━━━ Data for review ━━━

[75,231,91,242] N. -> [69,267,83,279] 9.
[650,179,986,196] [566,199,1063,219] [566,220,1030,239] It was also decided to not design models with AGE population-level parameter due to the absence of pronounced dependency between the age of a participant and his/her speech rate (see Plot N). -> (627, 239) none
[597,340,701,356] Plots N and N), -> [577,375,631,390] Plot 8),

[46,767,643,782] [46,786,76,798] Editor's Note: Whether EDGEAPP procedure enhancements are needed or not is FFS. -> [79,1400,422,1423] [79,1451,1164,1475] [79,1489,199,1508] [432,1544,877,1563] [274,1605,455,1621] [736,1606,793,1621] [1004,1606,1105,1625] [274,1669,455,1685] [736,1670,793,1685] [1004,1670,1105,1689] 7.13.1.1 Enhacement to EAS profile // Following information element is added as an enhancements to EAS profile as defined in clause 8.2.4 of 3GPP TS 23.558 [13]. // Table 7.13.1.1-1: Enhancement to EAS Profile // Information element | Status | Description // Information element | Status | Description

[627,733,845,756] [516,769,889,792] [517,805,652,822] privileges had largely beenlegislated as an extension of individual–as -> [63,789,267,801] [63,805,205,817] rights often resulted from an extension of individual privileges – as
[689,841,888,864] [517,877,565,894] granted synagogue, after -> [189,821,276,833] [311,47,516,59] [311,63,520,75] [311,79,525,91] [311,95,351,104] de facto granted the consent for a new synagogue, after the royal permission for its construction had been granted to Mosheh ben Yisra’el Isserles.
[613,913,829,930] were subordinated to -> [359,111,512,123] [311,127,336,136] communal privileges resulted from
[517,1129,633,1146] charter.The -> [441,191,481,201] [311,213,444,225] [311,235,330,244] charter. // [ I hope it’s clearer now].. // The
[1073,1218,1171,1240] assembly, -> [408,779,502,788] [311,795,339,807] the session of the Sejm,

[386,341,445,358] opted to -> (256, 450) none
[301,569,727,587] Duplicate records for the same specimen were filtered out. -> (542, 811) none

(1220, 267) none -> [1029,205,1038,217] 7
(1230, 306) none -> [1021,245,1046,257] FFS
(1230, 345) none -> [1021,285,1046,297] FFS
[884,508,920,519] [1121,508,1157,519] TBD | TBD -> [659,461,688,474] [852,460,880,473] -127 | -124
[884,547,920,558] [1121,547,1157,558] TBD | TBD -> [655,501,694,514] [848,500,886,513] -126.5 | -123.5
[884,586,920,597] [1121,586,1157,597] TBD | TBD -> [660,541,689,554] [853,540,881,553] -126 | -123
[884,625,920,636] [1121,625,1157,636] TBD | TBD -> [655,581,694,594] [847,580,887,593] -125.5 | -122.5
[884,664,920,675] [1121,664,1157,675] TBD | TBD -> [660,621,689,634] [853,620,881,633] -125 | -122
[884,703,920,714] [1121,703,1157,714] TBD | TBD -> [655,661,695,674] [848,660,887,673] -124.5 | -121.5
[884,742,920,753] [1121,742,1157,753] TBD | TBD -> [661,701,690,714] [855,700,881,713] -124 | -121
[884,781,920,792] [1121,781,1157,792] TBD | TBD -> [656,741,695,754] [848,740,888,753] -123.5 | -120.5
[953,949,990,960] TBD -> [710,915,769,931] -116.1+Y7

━━━

Your task - Using only the entries above, output the line with "[650,179,986,196] [566,199,1063,219] [566,220,1030,239]", the line with "[597,340,701,356] Plots N", and all lines between them, exactly as they stand.

Expected output -
[650,179,986,196] [566,199,1063,219] [566,220,1030,239] It was also decided to not design models with AGE population-level parameter due to the absence of pronounced dependency between the age of a participant and his/her speech rate (see Plot N). -> (627, 239) none
[597,340,701,356] Plots N and N), -> [577,375,631,390] Plot 8),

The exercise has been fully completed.